What problem does this paper attempt to address?
### Problems the paper attempts to solve
The paper aims to solve the large - scale multi - unmanned aerial vehicle (UAVs) task scheduling problem. Specifically, the paper focuses on how to maximize the number of tasks executed within the limited maximum flight distance. This problem is very important in practical applications, such as in the fields of package delivery, environmental monitoring, target tracking and reconnaissance, because the task scheduling of the UAV system directly affects the efficiency and quality of task completion.
### Background and challenges
1. **Problem complexity**:
- The multi - UAV task scheduling problem can be regarded as a variant of the multi - traveling salesman problem (m - TSP) and is an NP - hard problem. As the problem scale increases, the computation time to find the optimal solution grows exponentially.
- Traditional exact algorithms (such as the branch - and - bound method, dynamic programming, etc.) can find the optimal solution, but are not suitable for large - scale problems because the computation time is too long.
- Heuristic algorithms (such as genetic algorithms, ant colony optimization, particle swarm optimization, etc.) can achieve a better balance on large - scale problems, but require manual design of rules, which may limit the final performance.
2. **Expansion of decision space**:
- As the problem scale increases, the decision space of deep reinforcement learning (DRL) will also expand dramatically, resulting in unstable training or performance degradation.
### Solutions
To address the above challenges, the paper proposes a double - level deep reinforcement learning method (DL - DRL) based on the divide - and - conquer framework (DCF).

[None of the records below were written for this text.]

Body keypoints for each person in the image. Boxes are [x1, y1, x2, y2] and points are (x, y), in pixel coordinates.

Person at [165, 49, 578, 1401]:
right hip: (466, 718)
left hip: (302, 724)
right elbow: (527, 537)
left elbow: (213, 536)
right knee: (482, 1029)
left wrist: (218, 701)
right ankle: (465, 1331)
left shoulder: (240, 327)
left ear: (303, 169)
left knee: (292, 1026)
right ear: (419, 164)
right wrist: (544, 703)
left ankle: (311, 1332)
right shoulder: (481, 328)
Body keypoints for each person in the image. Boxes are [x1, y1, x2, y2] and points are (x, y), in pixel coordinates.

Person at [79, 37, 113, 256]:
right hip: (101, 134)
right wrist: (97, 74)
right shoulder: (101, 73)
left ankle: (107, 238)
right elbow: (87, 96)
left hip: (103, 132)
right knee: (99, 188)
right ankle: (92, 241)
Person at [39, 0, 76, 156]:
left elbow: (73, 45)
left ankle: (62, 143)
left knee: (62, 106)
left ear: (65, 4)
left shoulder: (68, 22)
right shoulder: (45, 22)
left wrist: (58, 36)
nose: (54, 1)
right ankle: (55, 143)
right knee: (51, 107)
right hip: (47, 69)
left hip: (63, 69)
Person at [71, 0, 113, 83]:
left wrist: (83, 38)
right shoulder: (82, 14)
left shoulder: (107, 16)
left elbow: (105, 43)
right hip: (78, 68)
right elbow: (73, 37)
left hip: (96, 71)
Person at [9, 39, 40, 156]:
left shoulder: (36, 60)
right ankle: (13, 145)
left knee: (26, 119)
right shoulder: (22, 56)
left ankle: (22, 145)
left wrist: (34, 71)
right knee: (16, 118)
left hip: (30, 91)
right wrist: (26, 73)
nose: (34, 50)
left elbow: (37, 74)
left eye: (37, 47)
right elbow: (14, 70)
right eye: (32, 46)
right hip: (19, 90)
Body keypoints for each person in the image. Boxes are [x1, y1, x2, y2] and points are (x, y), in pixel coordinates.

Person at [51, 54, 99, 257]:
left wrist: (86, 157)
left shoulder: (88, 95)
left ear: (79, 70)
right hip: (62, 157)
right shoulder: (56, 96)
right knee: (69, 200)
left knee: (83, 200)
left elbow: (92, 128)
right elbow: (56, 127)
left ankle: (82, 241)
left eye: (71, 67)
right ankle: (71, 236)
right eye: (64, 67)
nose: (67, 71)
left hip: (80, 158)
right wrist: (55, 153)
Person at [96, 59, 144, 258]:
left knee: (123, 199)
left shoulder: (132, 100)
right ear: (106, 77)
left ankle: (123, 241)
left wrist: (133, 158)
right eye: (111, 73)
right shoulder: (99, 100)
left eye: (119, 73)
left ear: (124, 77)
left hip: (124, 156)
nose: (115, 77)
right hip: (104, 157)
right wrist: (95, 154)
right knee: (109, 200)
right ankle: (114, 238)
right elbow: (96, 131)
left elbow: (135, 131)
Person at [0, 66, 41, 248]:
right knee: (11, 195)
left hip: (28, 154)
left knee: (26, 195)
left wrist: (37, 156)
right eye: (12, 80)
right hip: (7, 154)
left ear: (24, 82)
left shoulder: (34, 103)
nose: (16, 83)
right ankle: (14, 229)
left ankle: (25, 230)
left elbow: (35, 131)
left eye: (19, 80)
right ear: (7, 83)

1. **Divide - and - conquer framework (DCF)**:
- Decompose the multi - UAV task scheduling problem into two sub - problems: task allocation and route planning.
- By decomposing the problem, the computational complexity can be effectively reduced, enabling the DRL model to handle large - scale problems more efficiently.
2. **Double - level deep reinforcement learning (DL - DRL)**:
- **Upper - level DRL model**: Responsible for task allocation, using an encoder based on the self - attention mechanism and a selection decoder to allocate tasks to different UAVs.
- **Lower - level DRL model**: Responsible for route planning, using an encoder - decoder structure based on the attention mechanism to construct the path of each UAV, with the goal of maximizing the number of tasks executed within the maximum flight distance.
3. **Interactive training strategy (ITS)**:
- It includes three stages: pre - training, intensive training and alternating training, to balance training performance and efficiency.
- Through this strategy, the upper - level and lower - level DRL models can be effectively trained, ensuring that their mutual influence is fully utilized.
### Experimental results
The experimental results show that the proposed DL - DRL method is superior to existing learning - based and traditional methods (such as OR - Tools) in terms of solution quality and computational efficiency. In addition, the effectiveness of the interactive training strategy is verified through ablation studies, and good generalization performance is demonstrated on larger - scale problem instances (up to 1,000 tasks).
### Main contributions
1. Proposed a divide - and - conquer framework (DCF) that decomposes the multi - UAV task scheduling problem into two sub - problems: task allocation and route planning.
2. Designed a double - level deep reinforcement learning method (DL - DRL) to solve these two sub - problems respectively.
3. Proposed an interactive training strategy (ITS) to balance training performance and efficiency.
4. Verified the effectiveness and generalization ability of the method through extensive experiments.
### Summary
The paper successfully solves the large - scale multi - UAV task scheduling problem through the divide - and - conquer framework and double - level deep reinforcement learning method, providing new ideas and methods for research in related fields.